As with all forms of anxiety, knowing that the fear is fundamentally irrational doesn’t help either. In fact, it can just add to it, confirms Kathryn.
“A lot of people don’t find it easy to talk to others about their feelings for fear of being laughed at or looking stupid. Often clients are unable to prevent themselves from feeling the way they do, which transpires into them seeing themselves as inadequate, bad, weak or not deserving.”
Ultimately, this kind of anxiety is perfectly natural, even now, and should not be mistaken for a form of co-dependency. Shelley says: “We all need others in order to co-regulate and be happy. It’s okay to admit that and to talk about it. It’s only when separation anxiety tips into game-playing, passive aggression, manipulation or self-harm that it becomes unmanageable and a problem.” Equally, it’s important to be mindful of when it can begin to affect your ability to function (such as inability to sleep, fear of being alone, obsessive thoughts, anxiety and agitation or controlling behaviours).
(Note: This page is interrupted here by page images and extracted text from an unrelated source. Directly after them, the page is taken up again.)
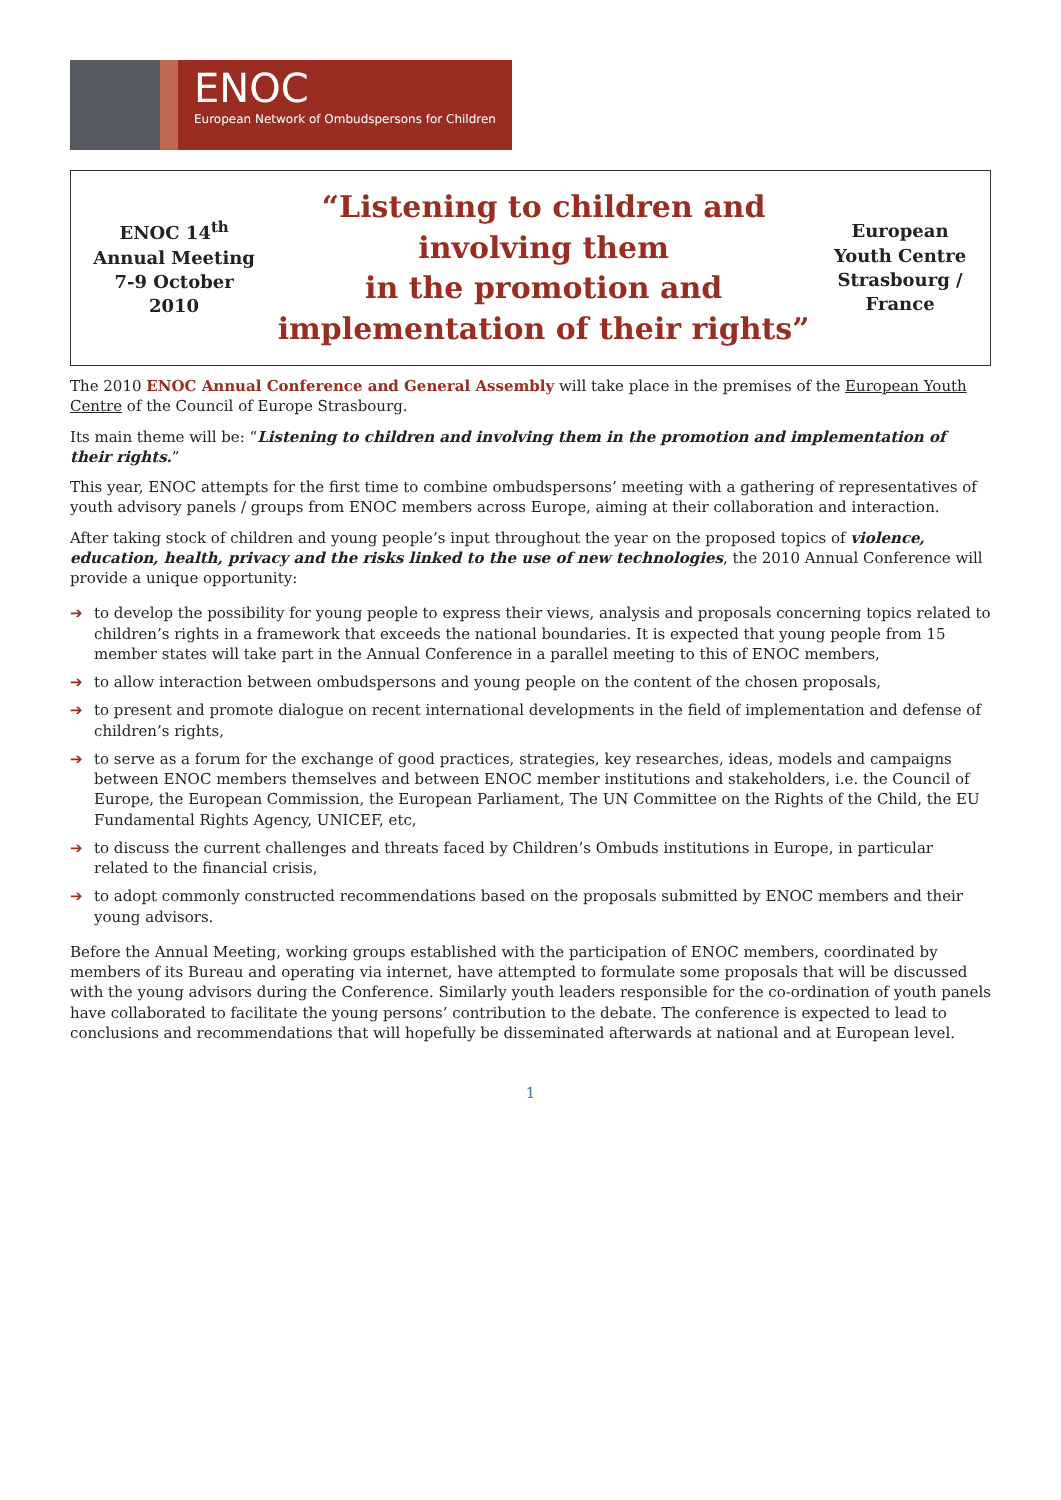ENOC
European Network of Ombudspersons for Children
ENOC 14<sup>th</sup> Annual Meeting
7-9 October 2010
“Listening to children and involving them
in the promotion and implementation of their rights”
European Youth Centre
Strasbourg / France
The 2010 ENOC Annual Conference and General Assembly will take place in the premises of the European Youth Centre of the Council of Europe Strasbourg.
Its main theme will be: “Listening to children and involving them in the promotion and implementation of their rights.”
This year, ENOC attempts for the first time to combine ombudspersons’ meeting with a gathering of representatives of youth advisory panels / groups from ENOC members across Europe, aiming at their collaboration and interaction.
After taking stock of children and young people’s input throughout the year on the proposed topics of violence, education, health, privacy and the risks linked to the use of new technologies, the 2010 Annual Conference will provide a unique opportunity:
➔ to develop the possibility for young people to express their views, analysis and proposals concerning topics related to children’s rights in a framework that exceeds the national boundaries. It is expected that young people from 15 member states will take part in the Annual Conference in a parallel meeting to this of ENOC members,
➔ to allow interaction between ombudspersons and young people on the content of the chosen proposals,
➔ to present and promote dialogue on recent international developments in the field of implementation and defense of children’s rights,
➔ to serve as a forum for the exchange of good practices, strategies, key researches, ideas, models and campaigns between ENOC members themselves and between ENOC member institutions and stakeholders, i.e. the Council of Europe, the European Commission, the European Parliament, The UN Committee on the Rights of the Child, the EU Fundamental Rights Agency, UNICEF, etc,
➔ to discuss the current challenges and threats faced by Children’s Ombuds institutions in Europe, in particular related to the financial crisis,
➔ to adopt commonly constructed recommendations based on the proposals submitted by ENOC members and their young advisors.
Before the Annual Meeting, working groups established with the participation of ENOC members, coordinated by members of its Bureau and operating via internet, have attempted to formulate some proposals that will be discussed with the young advisors during the Conference. Similarly youth leaders responsible for the co-ordination of youth panels have collaborated to facilitate the young persons’ contribution to the debate. The conference is expected to lead to conclusions and recommendations that will hopefully be disseminated afterwards at national and at European level.
1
If you’re struggling to deal, Kathryn suggests several ways you can manage and reduce your anxiety, including journalling, planning and doing things on your own, introducing mindfulness and, of course, seeking professional support through your GP or a therapist.
On top of that, directing kindness and compassion towards yourself is fundamental, not only in alleviating the anxiety but in lifting the shame around it, too.
“The key to coming out of separation anxiety,” emphasises Shelley, “is compassion for the feelings, and focusing on yourself rather than the other.”